The aim of the present study was to explore the contribution of antibody-mediated immune enhancement in coxsackievirus B3(CB3) infection. Murine macrophage-like P388D1 cells were exposed to various concentrations of anti-CB3 immunoglobulin G (anti-CB3 IgG) or the Fab fragment of anti-CB3 IgG, and were infected with CB3 in Experiment I. High concentrations of anti-CB3 IgG showed a virus-neutralizing activity; however, a subneutralizing antibody concentration of IgG significantly enhanced virus replication. This infectious enhancement was blocked not only by the pretreatment of heat-aggregated gamma-globulin but by a specific Fc receptor (Fc gamma III/II receptor) antibody treatment. In contrast, the Fab fragment of anti-CB3 IgG did not enhance CB3 infection, but showed a rational neutralizing activity to CB3. These findings suggest the presence of Fc receptor mediated enhancement of CB3 infection in vitro. In Experiment II, C(3)H/He mice were inoculated with various amounts of an amyocarditic variant of CB3 followed 15 days later by myocarditic CB3. By this rechallenge, myocarditis was not induced in the mice with high neutralizing antibody titers. There was an inverse relationship between preexisting neutralizing antibody titers and the severity of myocarditis.

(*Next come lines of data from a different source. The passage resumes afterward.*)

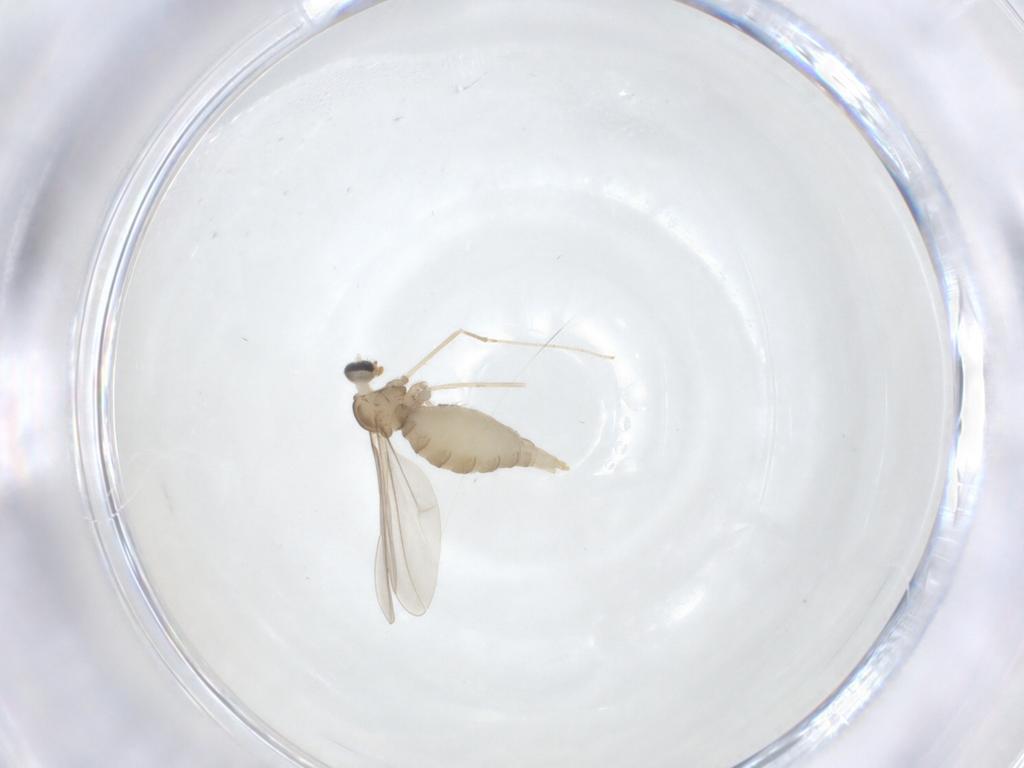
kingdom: Animalia
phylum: Arthropoda
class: Insecta
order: Diptera
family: Cecidomyiidae
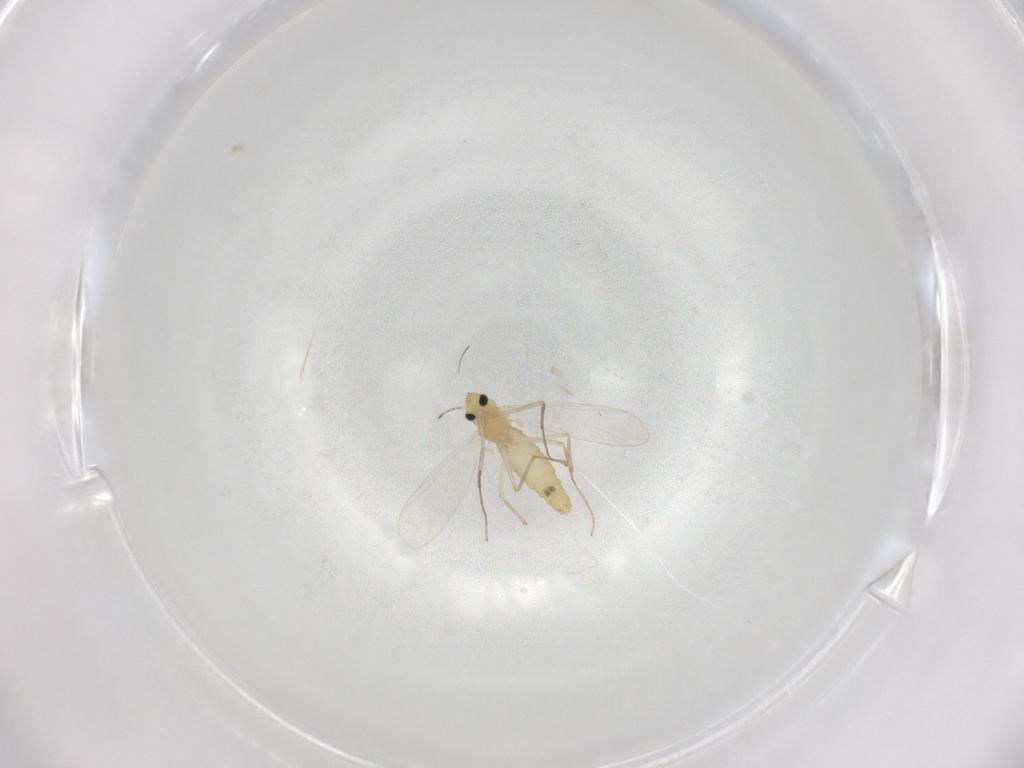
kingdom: Animalia
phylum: Arthropoda
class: Insecta
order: Diptera
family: Chironomidae
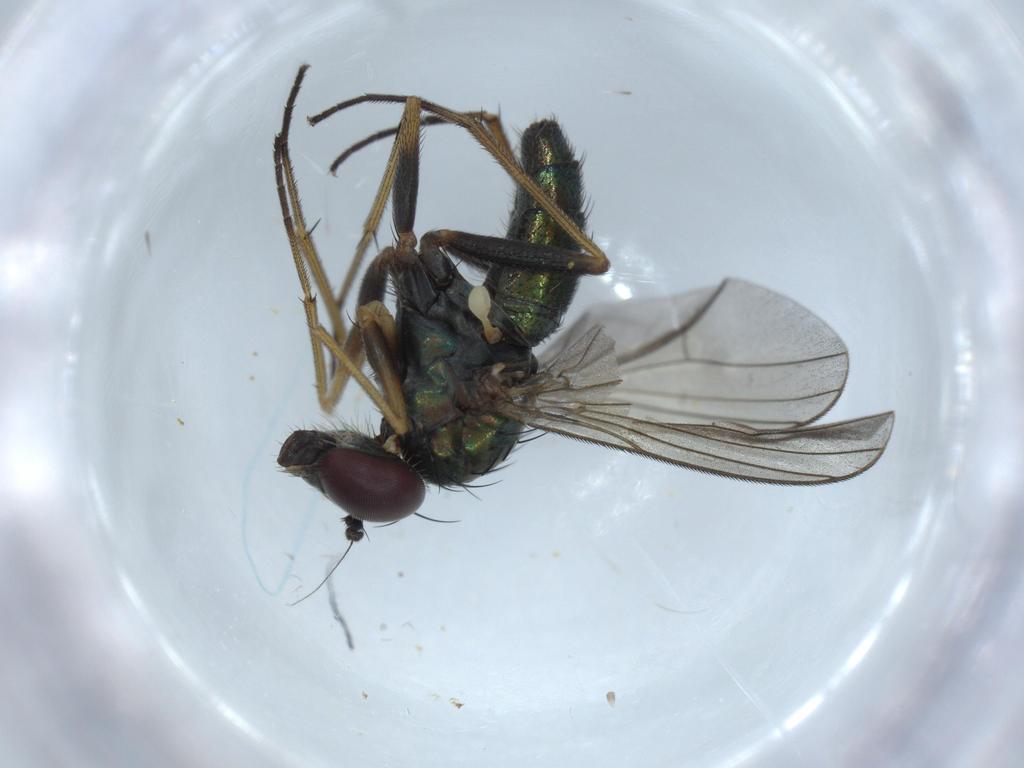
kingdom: Animalia
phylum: Arthropoda
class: Insecta
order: Diptera
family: Dolichopodidae
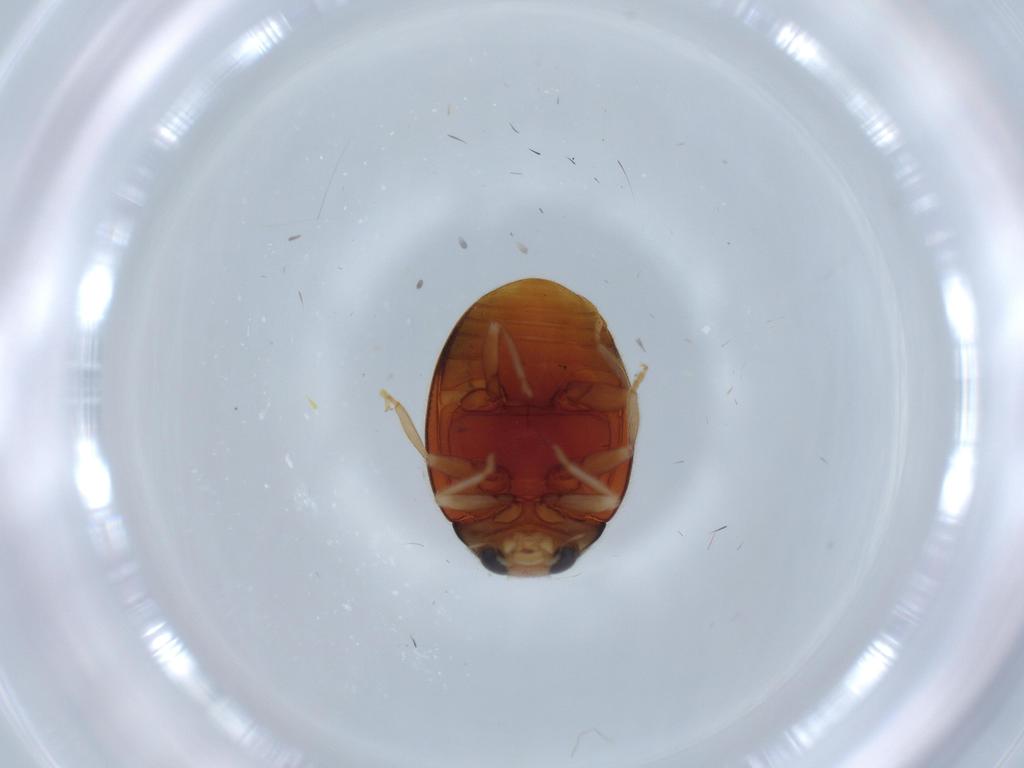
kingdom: Animalia
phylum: Arthropoda
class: Insecta
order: Coleoptera
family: Coccinellidae
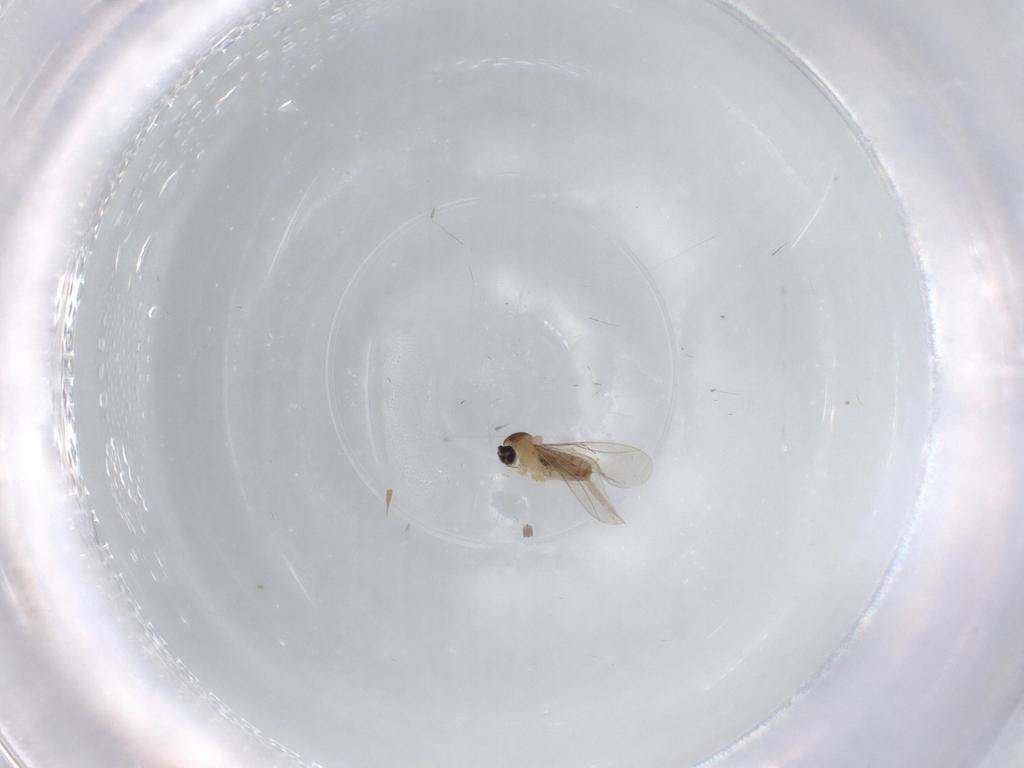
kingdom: Animalia
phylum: Arthropoda
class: Insecta
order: Diptera
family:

The severity of myocarditis and myocardial CB3 titers, however, were markedly enhanced in the mice with a subneutralizing level of immunity compared to those with no immunity. The distribution of myocardial Fc receptor-bearing cells and serum macrophage inflammatory protein-2 levels paralleled the severity of myocarditis. By another virus rechallenge in Experiment III, enhanced infection of CB3 was not observed in vivo. These findings suggest that antibody-mediated immune enhancement might be involved in the pathogenesis of CB3 myocarditis.